**BRIEF**
Among the entries below, only the lines starting at the one with "## **Performance Evaluation" and ending at the one with "Support Skills and", both included, are to be printed exactly.

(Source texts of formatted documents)
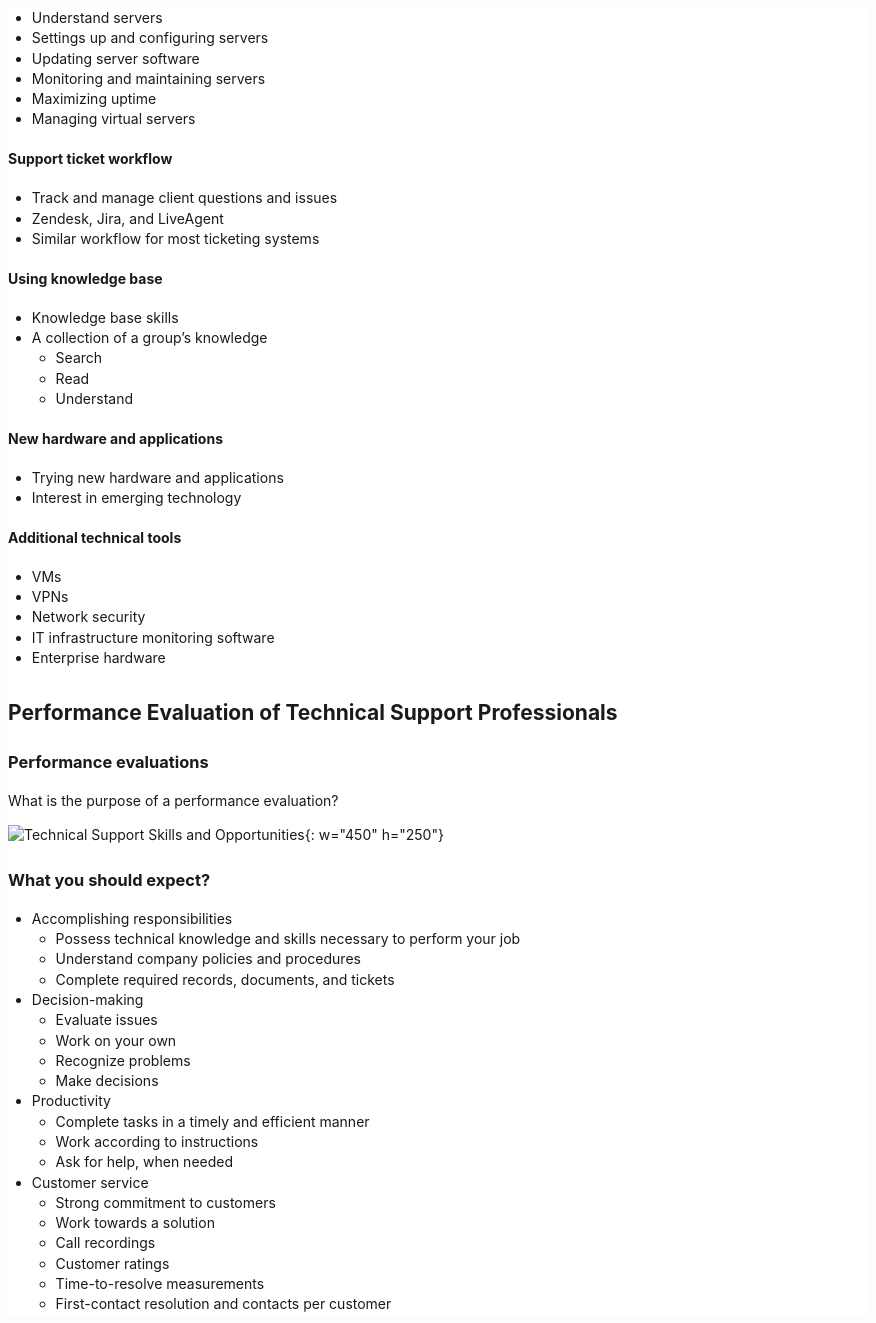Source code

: - Understand servers
- Settings up and configuring servers
- Updating server software
- Monitoring and maintaining servers
- Maximizing uptime
- Managing virtual servers

#### Support ticket workflow

- Track and manage client questions and issues
- Zendesk, Jira, and LiveAgent
- Similar workflow for most ticketing systems

#### Using knowledge base

- Knowledge base skills
- A collection of a group’s knowledge
	- Search
	- Read
	- Understand

#### New hardware and applications

- Trying new hardware and applications
- Interest in emerging technology

#### Additional technical tools

- VMs
- VPNs
- Network security
- IT infrastructure monitoring software
- Enterprise hardware

## **Performance Evaluation of Technical Support Professionals**

### Performance evaluations
  
  What is the purpose of a performance evaluation?
  
  ![Technical Support Skills and Opportunities](Technical%20Support%20Skills%20and%20Opportunities-1.png){: w="450" h="250"}

### **What you should expect?**

- Accomplishing responsibilities
	- Possess technical knowledge and skills necessary to perform your job
	- Understand company policies and procedures
	- Complete required records, documents, and tickets
- Decision-making
	- Evaluate issues
	- Work on your own
	- Recognize problems
	- Make decisions
- Productivity
	- Complete tasks in a timely and efficient manner
	- Work according to instructions
	- Ask for help, when needed
- Customer service
	- Strong commitment to customers
	- Work towards a solution
	- Call recordings
	- Customer ratings
	- Time-to-resolve measurements
	- First-contact resolution and contacts per customer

**ANSWER SECTION**
## **Performance Evaluation of Technical Support Professionals**

### Performance evaluations
  
  What is the purpose of a performance evaluation?
  
  ![Technical Support Skills and Opportunities](Technical%20Support%20Skills%20and%20Opportunities-1.png){: w="450" h="250"}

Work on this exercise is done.